Scanning Phase (One-Time per Crawl)

Item Estimate
EC2 c5.xlarge (~24-48hrs) $8-16
RDS db.t3.medium (~48-72hrs including dev time) $3-7
S3 everytab-icons storage (~500GB, prorated to days) $1-3
S3 PUT requests (icon uploads, ~30M) $15
Common Crawl S3 reads (CC-Index + WARCs) $0 (Open Data)
Data transfer (icon downloads from internet, inbound) $0 (inbound free)
Data transfer (backup to homelab, outbound) $5-10
Total ~$32-51

Hosting Phase (Monthly Steady-State)

Item Estimate
S3 everytab-site storage (~10-15GB of bundles) $0.35
CloudFront (free tier: 1TB/month transfer, 10M requests/month) $0
S3 origin requests via CloudFront (heavily cached) $1-3
Total ~$2-4/month

Note: Bundle storage estimate revised down. With ~50K bundles at ~250KB each = ~12.5GB, well under previous estimate since we're targeting viewport-fill (100-150 tabs) not 1MB bundles.

If the site gets significant traffic beyond CloudFront free tier, costs scale with usage — but that's a success problem.

Scaling Strategy

Development Phase (100K domains)

  • Cap CC-Index query to 100K rows
  • Full pipeline runs in minutes
  • Validates end-to-end correctness
  • Frontend development and tab-density tuning

Full Scan (30M domains)

  • Single EC2 instance, high concurrency
  • CC-Index query: <1hr (httpfs) or ~2hrs (download + local query)
  • WARC parsing: 2-6hrs
  • Icon download: 12-48hrs (the long pole)
  • Bundle generation: 1-2hrs
  • Total: ~1-2 days

Fleet Scaling (if single instance is too slow)

  • Spin up N identical EC2 instances running the icon downloader
  • All connect to the same RDS instance
  • Work claiming via FOR UPDATE SKIP LOCKED — no double work, no coordinator
  • Linear throughput scaling: 4 instances ≈ 4x download speed
  • Only the icon download stage benefits from fleet (other stages are fast enough solo)

Key Design Decisions

  1. Static-only hosting — No servers for the live site. Everything pre-built. Minimal attack surface, minimal cost.
  2. Inline icons in bundles — One fetch gives you 100+ tabs to render.
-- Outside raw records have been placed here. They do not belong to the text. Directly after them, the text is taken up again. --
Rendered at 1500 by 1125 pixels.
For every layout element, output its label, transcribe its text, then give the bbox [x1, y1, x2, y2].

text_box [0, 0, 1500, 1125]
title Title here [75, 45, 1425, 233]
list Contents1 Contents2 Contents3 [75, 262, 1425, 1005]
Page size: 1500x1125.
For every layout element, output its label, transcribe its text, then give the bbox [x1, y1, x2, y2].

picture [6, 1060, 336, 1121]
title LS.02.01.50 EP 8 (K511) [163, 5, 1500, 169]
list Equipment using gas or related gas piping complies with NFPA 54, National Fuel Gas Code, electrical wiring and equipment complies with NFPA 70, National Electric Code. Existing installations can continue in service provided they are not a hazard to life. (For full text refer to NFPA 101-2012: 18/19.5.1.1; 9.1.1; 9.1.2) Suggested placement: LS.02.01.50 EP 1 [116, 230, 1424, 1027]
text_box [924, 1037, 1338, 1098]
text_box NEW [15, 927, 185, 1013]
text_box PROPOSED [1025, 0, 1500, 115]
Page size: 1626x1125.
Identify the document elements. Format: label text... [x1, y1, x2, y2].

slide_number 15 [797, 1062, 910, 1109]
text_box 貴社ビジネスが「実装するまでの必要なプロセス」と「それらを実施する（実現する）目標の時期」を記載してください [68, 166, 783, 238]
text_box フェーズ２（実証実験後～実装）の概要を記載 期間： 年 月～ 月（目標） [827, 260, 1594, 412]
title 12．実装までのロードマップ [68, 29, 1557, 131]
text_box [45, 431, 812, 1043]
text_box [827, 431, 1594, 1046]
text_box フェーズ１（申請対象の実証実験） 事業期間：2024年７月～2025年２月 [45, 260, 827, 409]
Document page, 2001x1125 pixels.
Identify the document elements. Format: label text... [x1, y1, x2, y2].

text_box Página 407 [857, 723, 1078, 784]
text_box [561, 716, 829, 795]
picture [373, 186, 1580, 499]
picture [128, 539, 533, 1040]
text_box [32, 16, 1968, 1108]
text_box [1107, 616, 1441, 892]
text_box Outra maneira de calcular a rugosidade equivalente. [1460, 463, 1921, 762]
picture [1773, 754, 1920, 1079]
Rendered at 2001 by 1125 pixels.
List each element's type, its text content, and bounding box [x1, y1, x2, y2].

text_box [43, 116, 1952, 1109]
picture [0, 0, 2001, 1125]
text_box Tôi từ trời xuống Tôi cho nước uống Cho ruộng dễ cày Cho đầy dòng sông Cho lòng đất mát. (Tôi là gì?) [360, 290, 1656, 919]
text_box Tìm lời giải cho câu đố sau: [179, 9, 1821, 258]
No per-icon requests.
  3. Base64 + Brotli — Base64 for browser-native decoding (atob()). Brotli compression at the CDN layer reduces transfer size by ~25-30% for free.
  4. Unbound as system resolver — Transparent to application code. Standard Go HTTP. No custom networking.
  5. SHA-256 content-addressed icon storage — Natural dedup at S3 layer. Same favicon stored once even if referenced by multiple hosts.
  6. Permissive download, selective bundling — Download ALL favicon formats during scanning. Convert to optimized PNG only during bundle generation. Decouples "capture as much as possible" from "serve the best version."
  7. Partial index for work claiming — Indexes only unscanned rows. Shrinks as work progresses. Minimal write amplification.
  8. Two S3 buckets — Clean separation of concerns. Private working storage vs public site. Safe deletion of temporary data.
  9. Per-millisecond random seed — Every visitor sees a unique arrangement. No shared state, no server needed for randomization.
  10. Viewport-sized bundles — ~100-150 tabs per bundle, tuned to fill a screen. Faster loads, smaller memory footprint than 1MB bundles.
  11. Include no-icon hosts — Any host with a title is included. Firefox-style rendering (title only) for hosts without favicons.
  12. Denormalized best_icon_s3_key in hosts — Avoids joins during bundle generation. Written once during icon selection, read once during bundling.